The deal has Sanofi paying $105 per share in cash.
Paris, France-based Sanofi has acquired Waltham, Massachusetts-based Bioverativ for about $11.6 billion. The third time is the charm apparently, having lost out on bids for Medivation to Pfizer and to Johnson & Johnson for Actelion.
In January 2017, Bioverativ spun off from Cambridge, Mass.-based Biogen’s hemophilia unit. Bioverative has two drugs, Eloctate for Hemophilia A and Alprolix for Hemophilia B. In 2016, the two drugs created about $850 million in sales.
The deal has Sanofi paying $105 per share in cash. This represents about a 64 percent premium over Friday’s closing price of $64.11.
John Carroll, writing for Endpoints News, notes, “The deal gives Sanofi a big stake in the fast-changing hemophilia market, where Roche just scored with a new OK for Hemlibra—which clearly threatens Bioverativ’s business—and a group of developers like BioMarin and Spark/Pfizer are looking to disrupt the business with new gene therapies now in late-stage development.”
On Jan. 7, 2018, Sanofi and Alnylam Pharmaceuticals announced they had restructured their RNAi therapeutics collaboration to “streamline and optimize development and commercialization of certain products for the treatment of rare genetic diseases.” Alnylam will keep its global development and commercialization rights to investigational RNAi programs to treat ATTR amyloidosis, including patisiran and ALN-TTRsc02. Sanofi will receive royalties based on net sales of any of the ATTR amyloidosis products. Sanofi, meanwhile, will take global development and commercialization rights to fitusiran, an RNAi therapeutic in development for hemophilia A and B. Global commercialization of fitusiran, if approved, which is expected this year, will be handled by Sanofi Genzyme. Alnylam will receive royalties on net sales of any fitusiran products.
The combination of the Bioverativ acquisition and the emphasis on hemophilia products with Alnylam indicates Sanofi plans to push harder into the hemophilia space. In a statement, Sanofi’s chief executive officer, Olivier Brandicourt, said, “With Bioverativ, a leader in the growing hemophilia market, Sanofi enhances its presence in specialty care and leadership in rare diseases, in line with its 2020 Roadmap, and creates a platform for growth in other rare blood disorders.”
Sanofi indicates that hemophilia is the largest market for rare diseases. It is approximately $10 billion in annual sales with 181,000 affected individuals globally. The market is projected to grow more than 7 percent each year through 2022.

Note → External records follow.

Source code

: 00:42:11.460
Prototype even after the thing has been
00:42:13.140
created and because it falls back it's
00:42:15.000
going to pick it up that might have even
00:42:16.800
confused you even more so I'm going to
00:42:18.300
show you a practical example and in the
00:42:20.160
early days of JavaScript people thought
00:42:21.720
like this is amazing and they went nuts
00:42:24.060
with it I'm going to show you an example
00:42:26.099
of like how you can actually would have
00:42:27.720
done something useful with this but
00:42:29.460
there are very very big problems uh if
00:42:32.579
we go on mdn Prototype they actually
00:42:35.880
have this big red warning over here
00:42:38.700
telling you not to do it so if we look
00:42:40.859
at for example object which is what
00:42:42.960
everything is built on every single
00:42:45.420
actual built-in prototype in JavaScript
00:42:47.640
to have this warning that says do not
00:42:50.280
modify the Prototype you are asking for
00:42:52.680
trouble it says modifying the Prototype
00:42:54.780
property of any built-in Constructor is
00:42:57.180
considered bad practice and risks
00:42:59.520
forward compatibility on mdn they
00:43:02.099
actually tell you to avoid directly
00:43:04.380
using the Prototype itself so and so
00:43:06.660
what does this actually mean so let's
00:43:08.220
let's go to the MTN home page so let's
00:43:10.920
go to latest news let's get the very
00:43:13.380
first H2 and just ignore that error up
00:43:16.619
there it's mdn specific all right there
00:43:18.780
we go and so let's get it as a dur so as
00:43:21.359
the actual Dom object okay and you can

In addition to its two marketed products, Bioverativ has a strong pipeline that includes a Phase III trial for cold agglutinin disease, and early stage programs and collaborations in hemophilia, sickle cell disease and beta thalassemia.
Sanofi pushing into rare diseases, particularly hemophilia, as part of a way of dealing with the threats to its diabetes franchise makes sense. But it’s not without its risks.
Seamus Fernandez, an analyst with Leerink, wrote in a note to investors, “Sanofi is bolting on the Bioverative hemophilia business to its rare disease portfolio for $11.6 billion, a strategically sound move, in our opinion, that will bring near-term accretion to the business and where Sanofi’s recently restructured with Alnylam provides a medium-term pipeline opportunity within the Factor VIII business with fitusiran. The biggest challenge for Sanofi management will be convincing investors that—much like Shire’s acquisition of Baxalta—the current hemophilia market will not be disrupted by new technologies (Gene Therapy) and product launches (Roche’s ACE910). At minimum, after a number of speculated unsuccessful bids, including Medivation and Actelion, Sanofi investors now have a deal to digest that is immediately accretive to 2018 earnings and estimated to be ‘up to 5 percent accretive’ in 2019. Whether or not this level of accretion is achievable remains to be seen, but on balance, the price tag is not completely outside of that paid for other biotechnology franchises.”